Thanks Steve for repeating this post. Glad it has been helpful to your readers.

A couple updates for you.

I have more than broken even on my 2nd book thanks to my US tour last year. I enjoyed our visit. Trying to find the time now to market the rest of my inventory.

The big news for me and another advantage of self publishing is that I used my first two self-published books to help merchandise my third book to publishers.

It will be coming out next April through a sizeable internationally connected children's publisher. It represents a new writing style for me. Tentative plans are to e-publish new material in this style once the new book is well launched and my name is out there. Fourth book already written.

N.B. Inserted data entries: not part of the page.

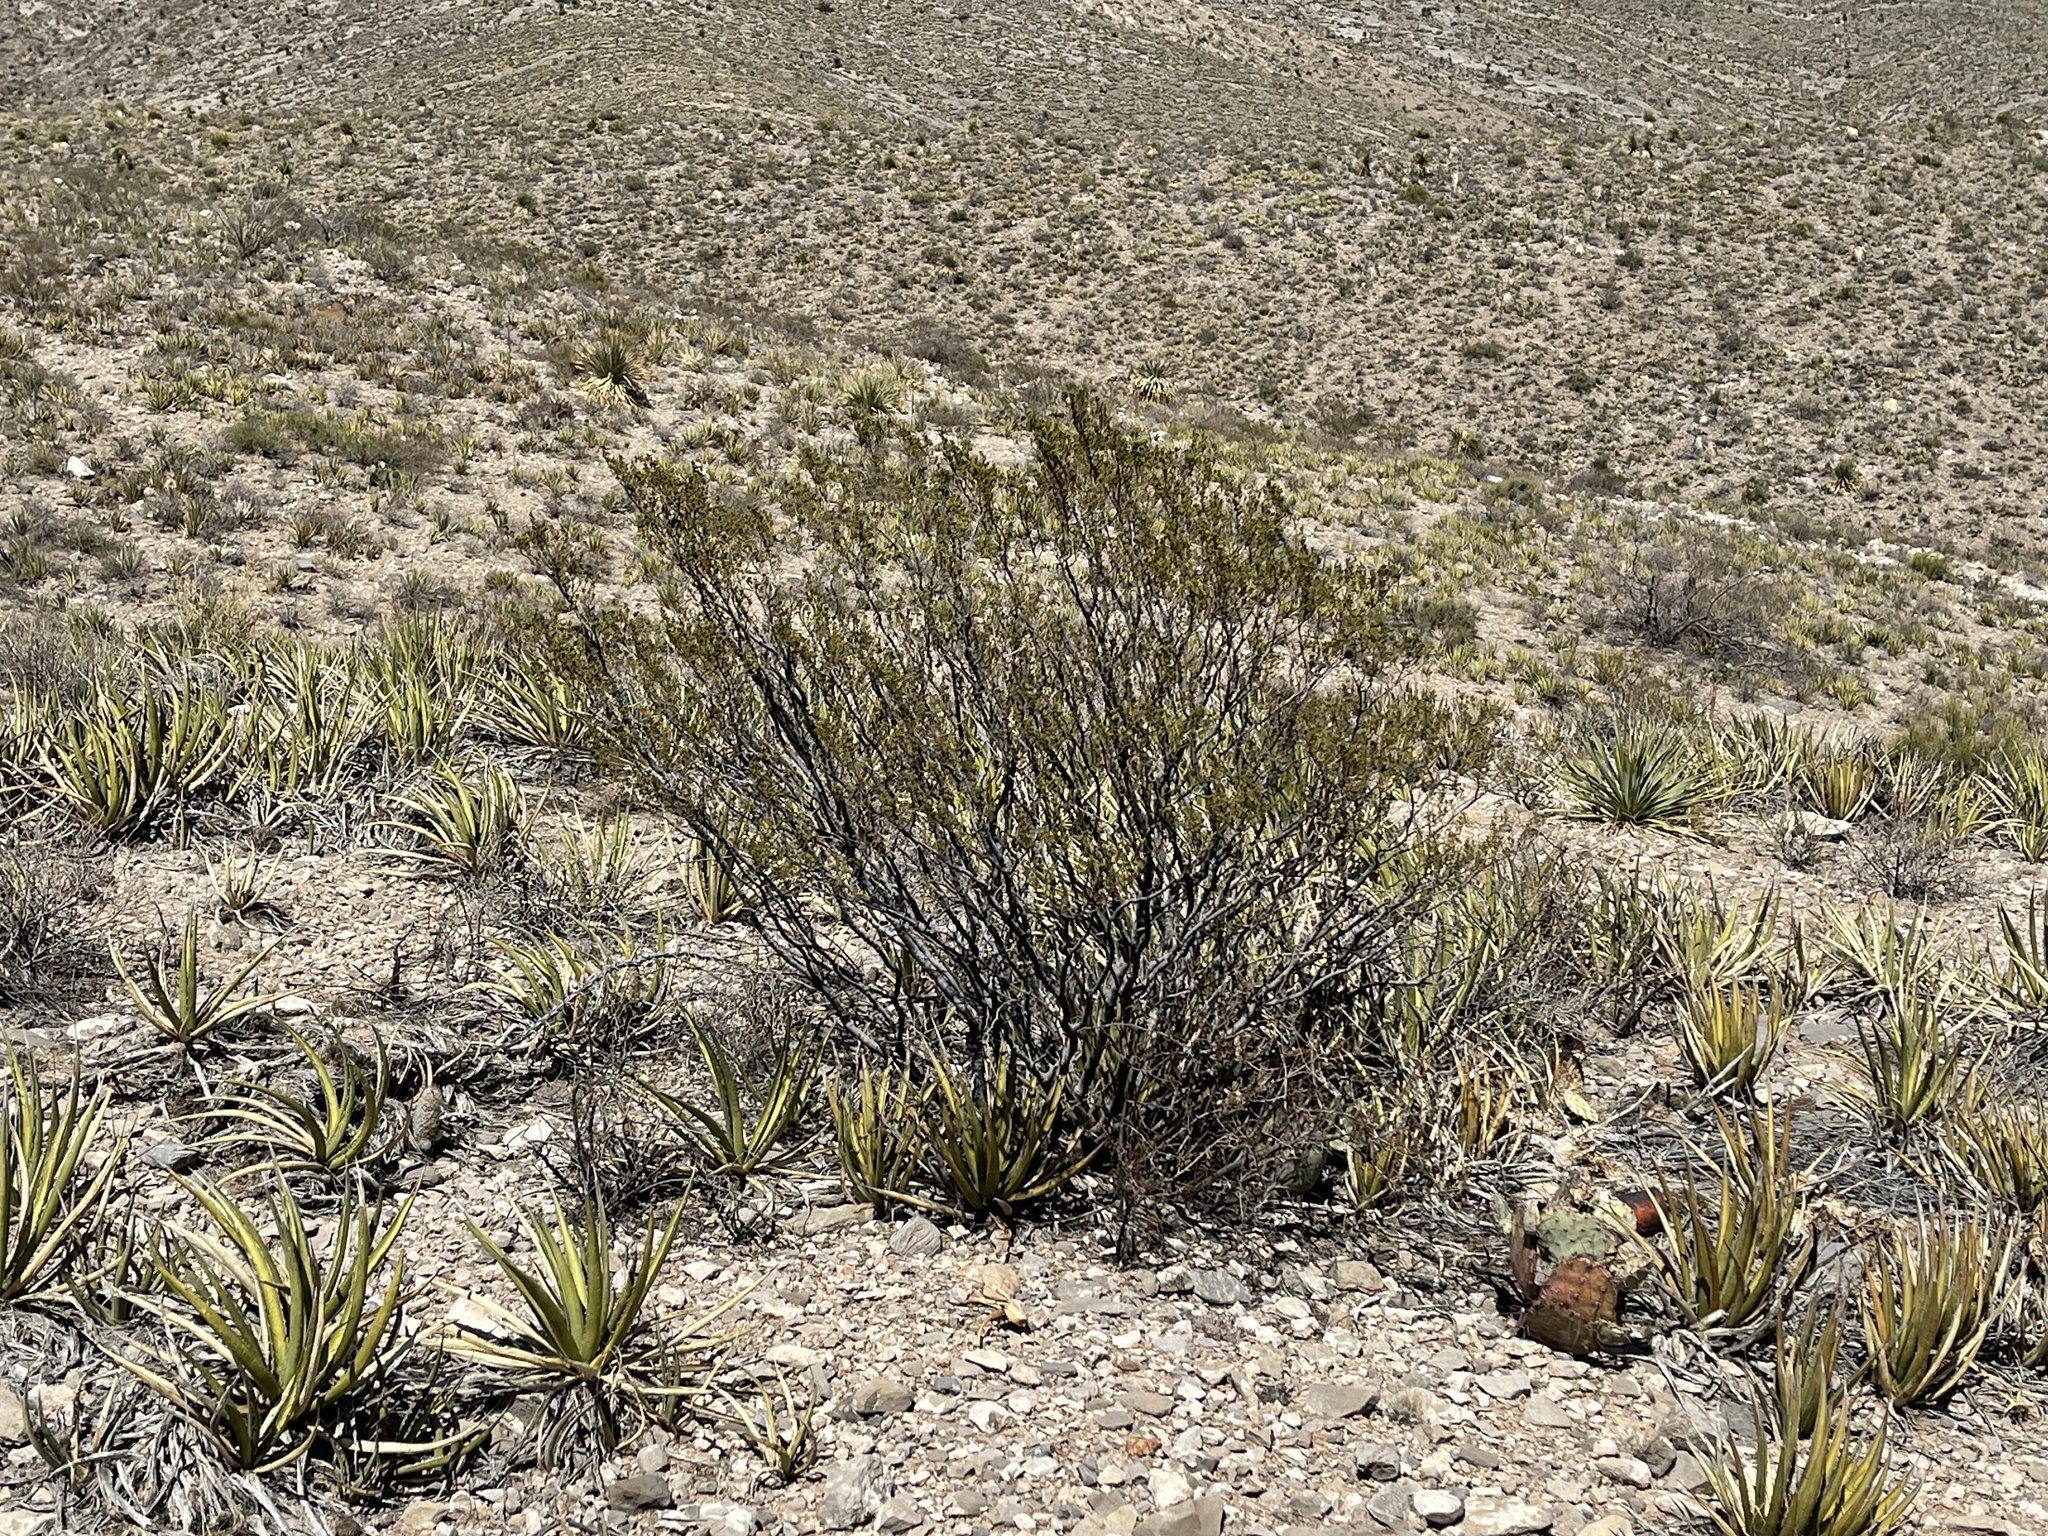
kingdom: Plantae
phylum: Tracheophyta
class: Magnoliopsida
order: Zygophyllales
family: Zygophyllaceae
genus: Larrea
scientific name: Larrea tridentata
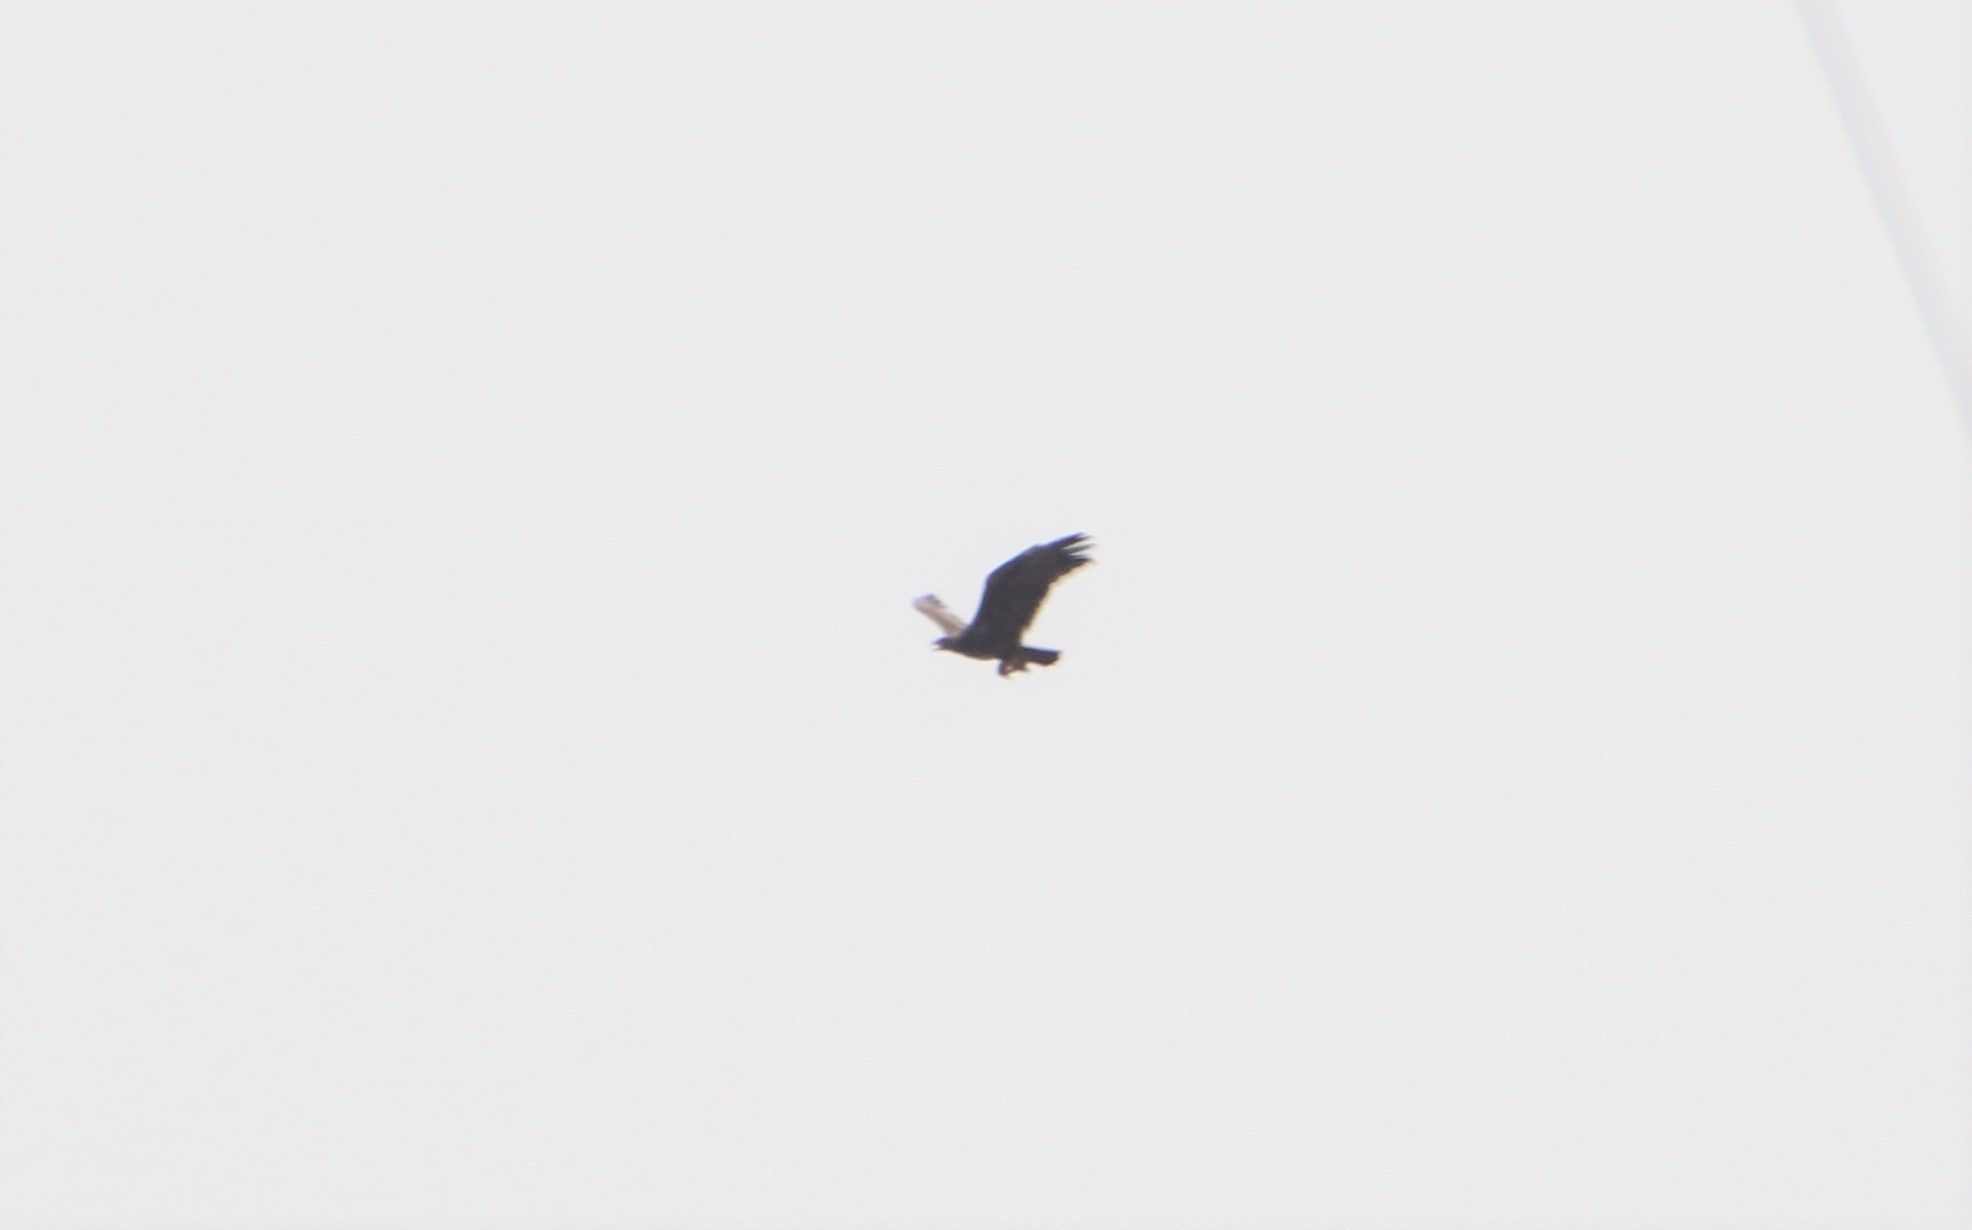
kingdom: Animalia
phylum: Chordata
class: Aves
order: Accipitriformes
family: Accipitridae
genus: Aquila
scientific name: Aquila chrysaetos
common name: Golden eagle
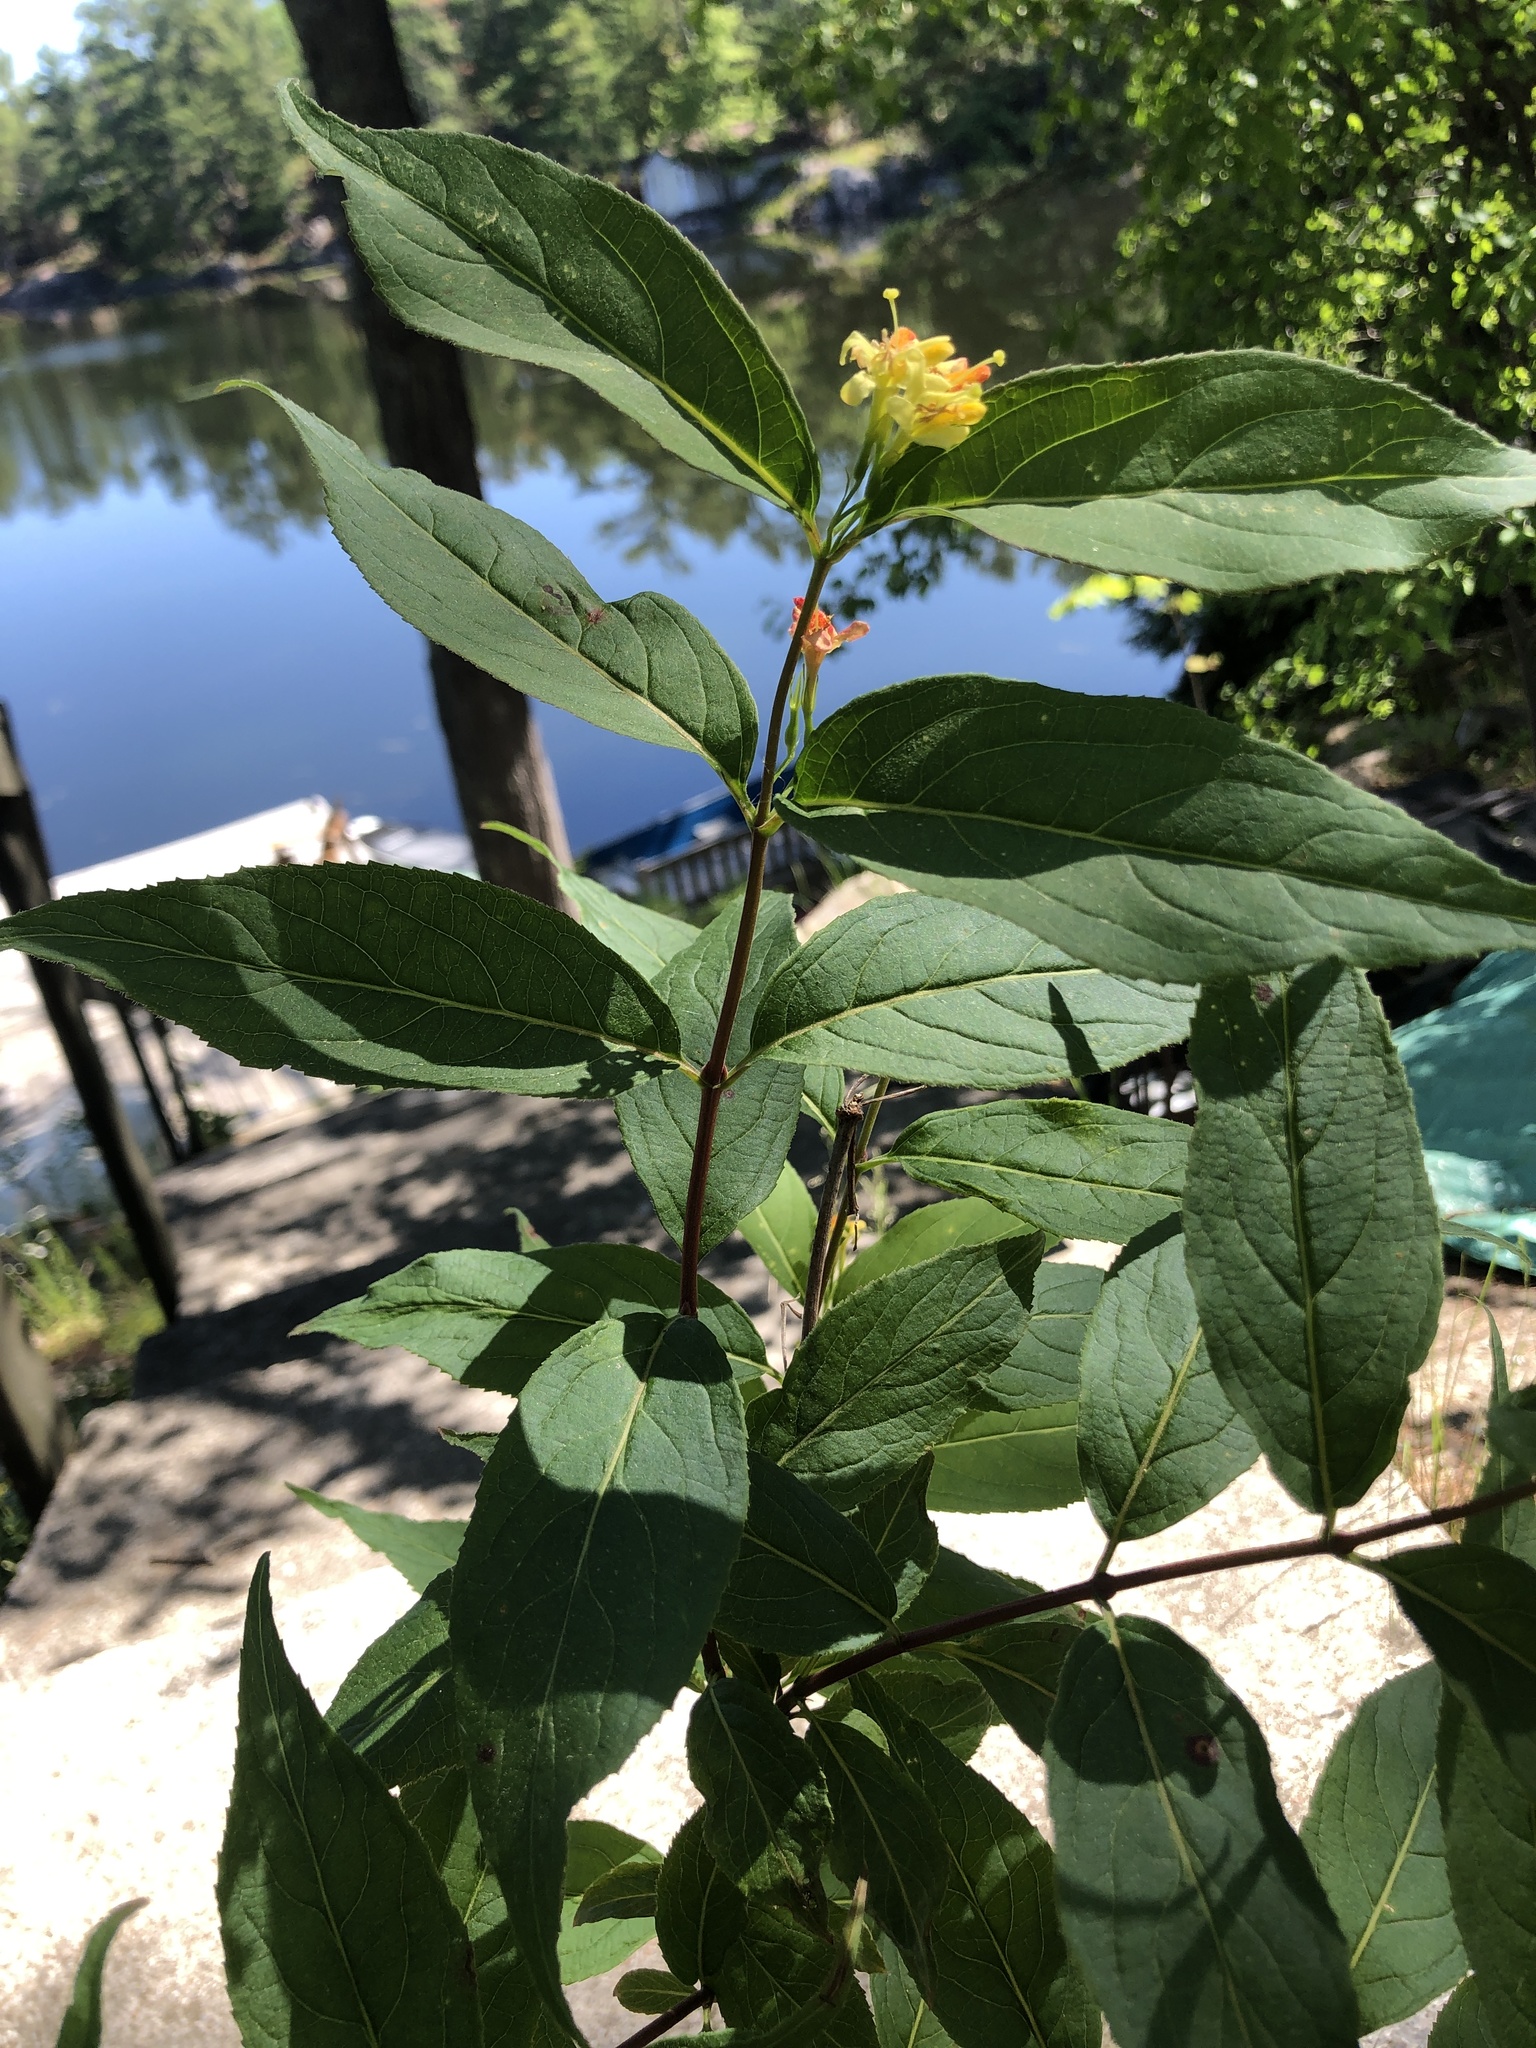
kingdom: Plantae
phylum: Tracheophyta
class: Magnoliopsida
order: Dipsacales
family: Caprifoliaceae
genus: Diervilla
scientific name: Diervilla lonicera
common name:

An interesting note here is that this large publisher will still only print about the same # of copies I did initially to gauge the market. If it takes off then they crank up the presses. And I actually make money on my 5% royalty. Not much compared to my 285% markup on individual self-published book sales. But publisher volume and networks matter.

Maybe then I can achieve my retirement goal of writing kids books and music full time. And getting a little more tennis and skiing in.

Cheers,

Lp

Feb 29, 2008
You made money self-publishing!
by: Anonymous

Thanks sooooo much for sharing with us. I truly enjoyed reading your advice. Much success to you!

Eve Hall

Jan 02, 2008
Business-minded bookselling
by: Animal Gambill

You summed up some terrific points regarding the self-publishing process! Your busines-savvy advice is an asset to this website and all the authors who will visit it. Great comprehensive feedback! Good luck with all your endeavors!!

Dec 28, 2007
Always impressed by targeted marketing
by: Steve B.

Lp, one thing that impressed me about your business is that you target boys with your music. One usually sees boys targeted with sports and action. I'm fascinated that you're able to do it with music.

I'm also wondering why you don't offer your book on Amazon! Or do you include them when you suggest not wasting time with the big book chains?

There is a LOT of wisdom borne of experience here. Thanks for sharing!